[Data records]
• • • • •

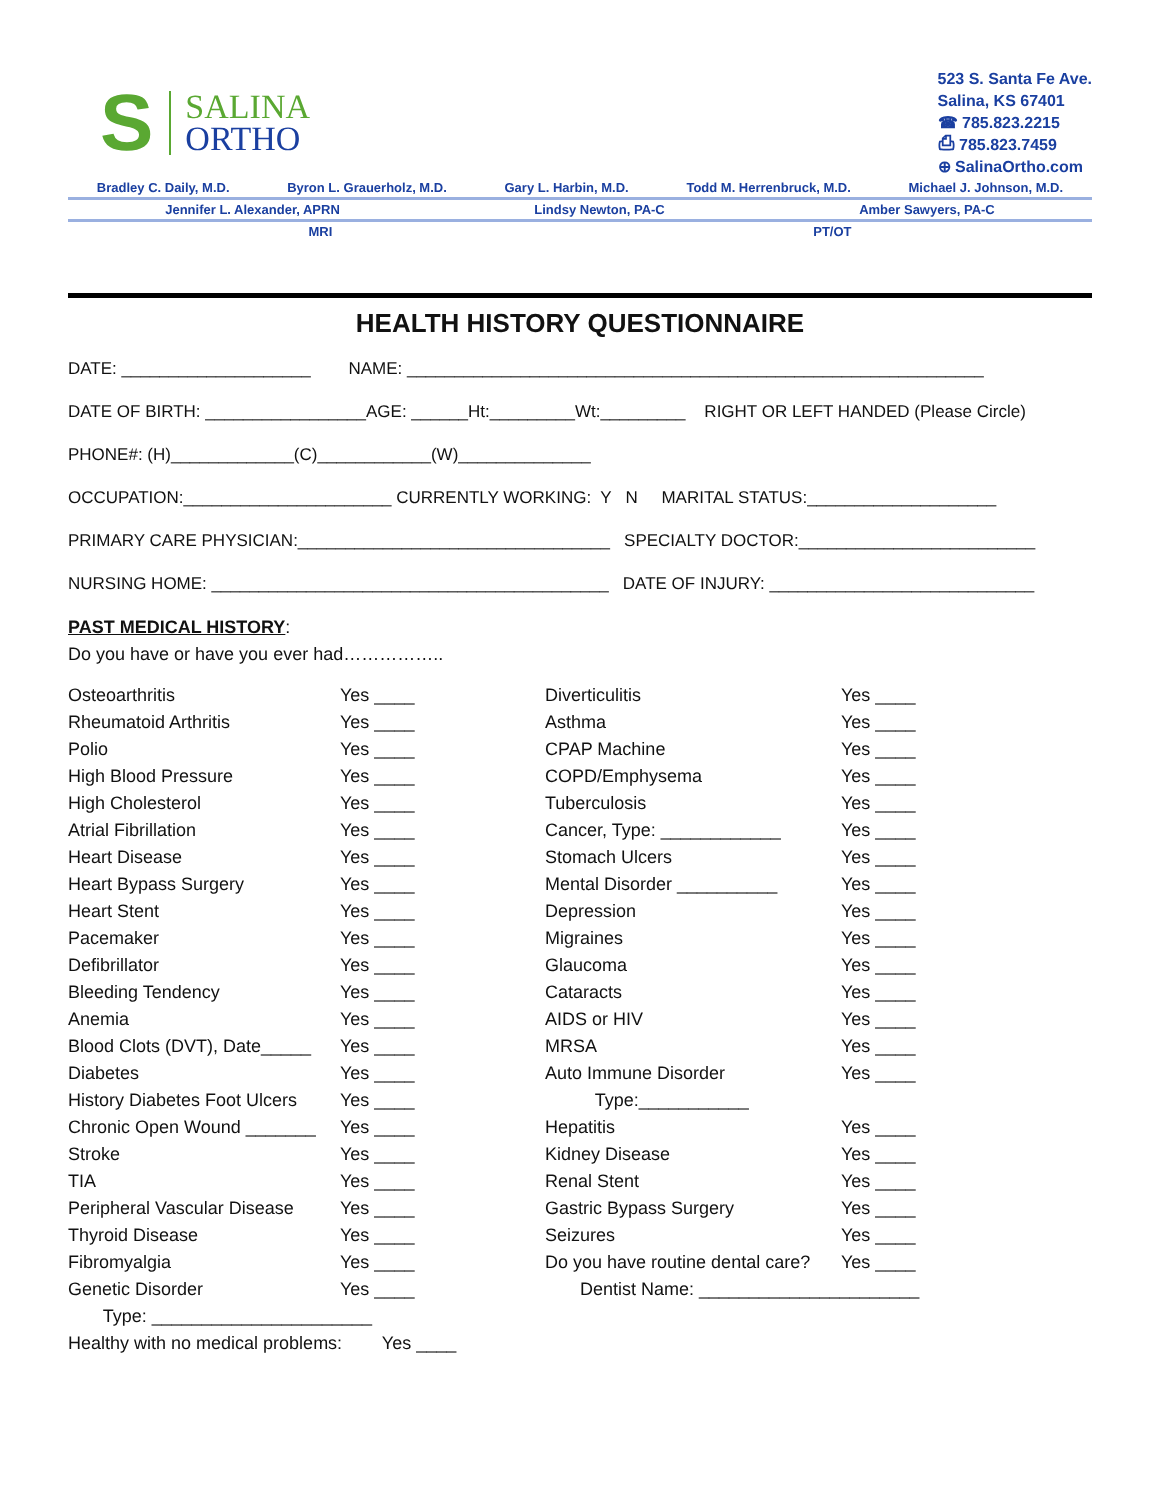S
SALINA
ORTHO
523 S. Santa Fe Ave.
Salina, KS 67401
☎ 785.823.2215
⎙ 785.823.7459
⊕ SalinaOrtho.com
Bradley C. Daily, M.D. Byron L. Grauerholz, M.D. Gary L. Harbin, M.D. Todd M. Herrenbruck, M.D. Michael J. Johnson, M.D.
Jennifer L. Alexander, APRN Lindsy Newton, PA-C Amber Sawyers, PA-C
MRI PT/OT
HEALTH HISTORY QUESTIONNAIRE
DATE: ____________________ NAME: _____________________________________________________________
DATE OF BIRTH: _________________AGE: ______Ht:_________Wt:_________ RIGHT OR LEFT HANDED (Please Circle)
PHONE#: (H)_____________(C)____________(W)______________
OCCUPATION:______________________ CURRENTLY WORKING: Y N MARITAL STATUS:____________________
PRIMARY CARE PHYSICIAN:_________________________________ SPECIALTY DOCTOR:_________________________
NURSING HOME: __________________________________________ DATE OF INJURY: ____________________________
PAST MEDICAL HISTORY:
Do you have or have you ever had……………..
Osteoarthritis
Yes ____
Diverticulitis
Yes ____
Rheumatoid Arthritis
Yes ____
Asthma
Yes ____
Polio
Yes ____
CPAP Machine
Yes ____
High Blood Pressure
Yes ____
COPD/Emphysema
Yes ____
High Cholesterol
Yes ____
Tuberculosis
Yes ____
Atrial Fibrillation
Yes ____
Cancer, Type: ____________
Yes ____
Heart Disease
Yes ____
Stomach Ulcers
Yes ____
Heart Bypass Surgery
Yes ____
Mental Disorder __________
Yes ____
Heart Stent
Yes ____
Depression
Yes ____
Pacemaker
Yes ____
Migraines
Yes ____
Defibrillator
Yes ____
Glaucoma
Yes ____
Bleeding Tendency
Yes ____
Cataracts
Yes ____
Anemia
Yes ____
AIDS or HIV
Yes ____
Blood Clots (DVT), Date_____
Yes ____
MRSA
Yes ____
Diabetes
Yes ____
Auto Immune Disorder
Yes ____
History Diabetes Foot Ulcers
Yes ____
Type:___________
Chronic Open Wound _______
Yes ____
Hepatitis
Yes ____
Stroke
Yes ____
Kidney Disease
Yes ____
TIA
Yes ____
Renal Stent
Yes ____
Peripheral Vascular Disease
Yes ____
Gastric Bypass Surgery
Yes ____
Thyroid Disease
Yes ____
Seizures
Yes ____
Fibromyalgia
Yes ____
Do you have routine dental care?
Yes ____
Genetic Disorder
Yes ____
Dentist Name: ______________________
Type: ______________________
Healthy with no medical problems: Yes ____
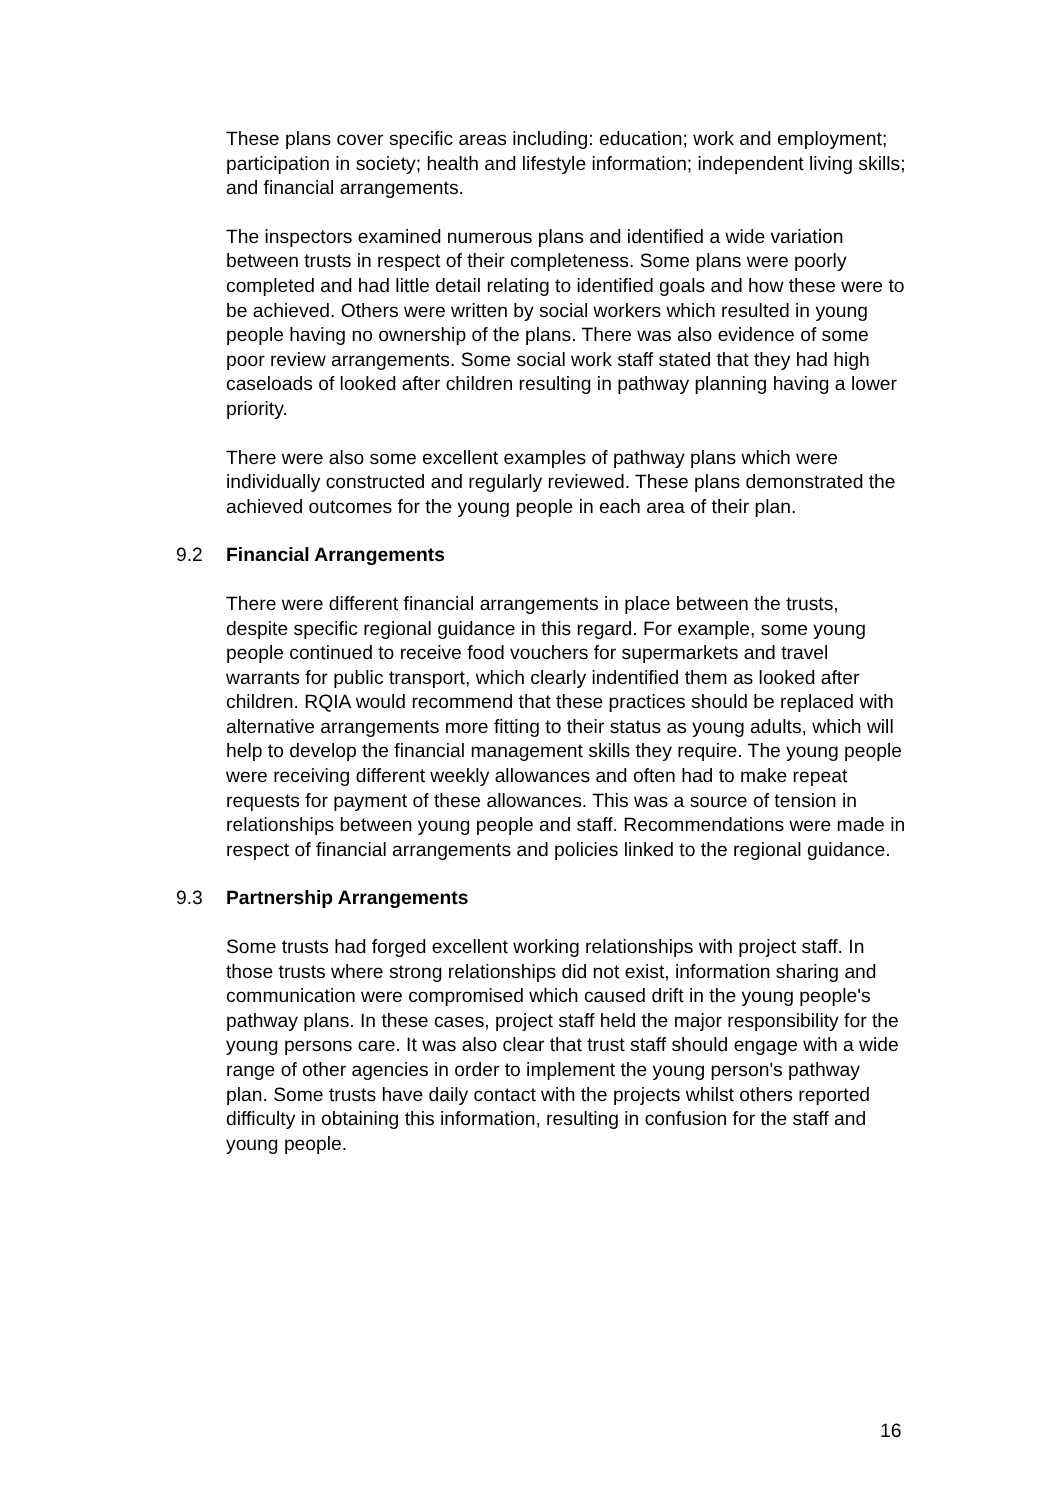These plans cover specific areas including: education; work and employment; participation in society; health and lifestyle information; independent living skills; and financial arrangements.
The inspectors examined numerous plans and identified a wide variation between trusts in respect of their completeness. Some plans were poorly completed and had little detail relating to identified goals and how these were to be achieved. Others were written by social workers which resulted in young people having no ownership of the plans. There was also evidence of some poor review arrangements. Some social work staff stated that they had high caseloads of looked after children resulting in pathway planning having a lower priority.
There were also some excellent examples of pathway plans which were individually constructed and regularly reviewed. These plans demonstrated the achieved outcomes for the young people in each area of their plan.
9.2 Financial Arrangements
There were different financial arrangements in place between the trusts, despite specific regional guidance in this regard. For example, some young people continued to receive food vouchers for supermarkets and travel warrants for public transport, which clearly indentified them as looked after children. RQIA would recommend that these practices should be replaced with alternative arrangements more fitting to their status as young adults, which will help to develop the financial management skills they require. The young people were receiving different weekly allowances and often had to make repeat requests for payment of these allowances. This was a source of tension in relationships between young people and staff. Recommendations were made in respect of financial arrangements and policies linked to the regional guidance.
9.3 Partnership Arrangements
Some trusts had forged excellent working relationships with project staff. In those trusts where strong relationships did not exist, information sharing and communication were compromised which caused drift in the young people's pathway plans. In these cases, project staff held the major responsibility for the young persons care. It was also clear that trust staff should engage with a wide range of other agencies in order to implement the young person's pathway plan. Some trusts have daily contact with the projects whilst others reported difficulty in obtaining this information, resulting in confusion for the staff and young people.
16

• • • • •

Task to carry out: The expected answer is a copy of each line in the records that holds the word "Heart".

Task answer:
Heart Disease
Heart Bypass Surgery
Heart Stent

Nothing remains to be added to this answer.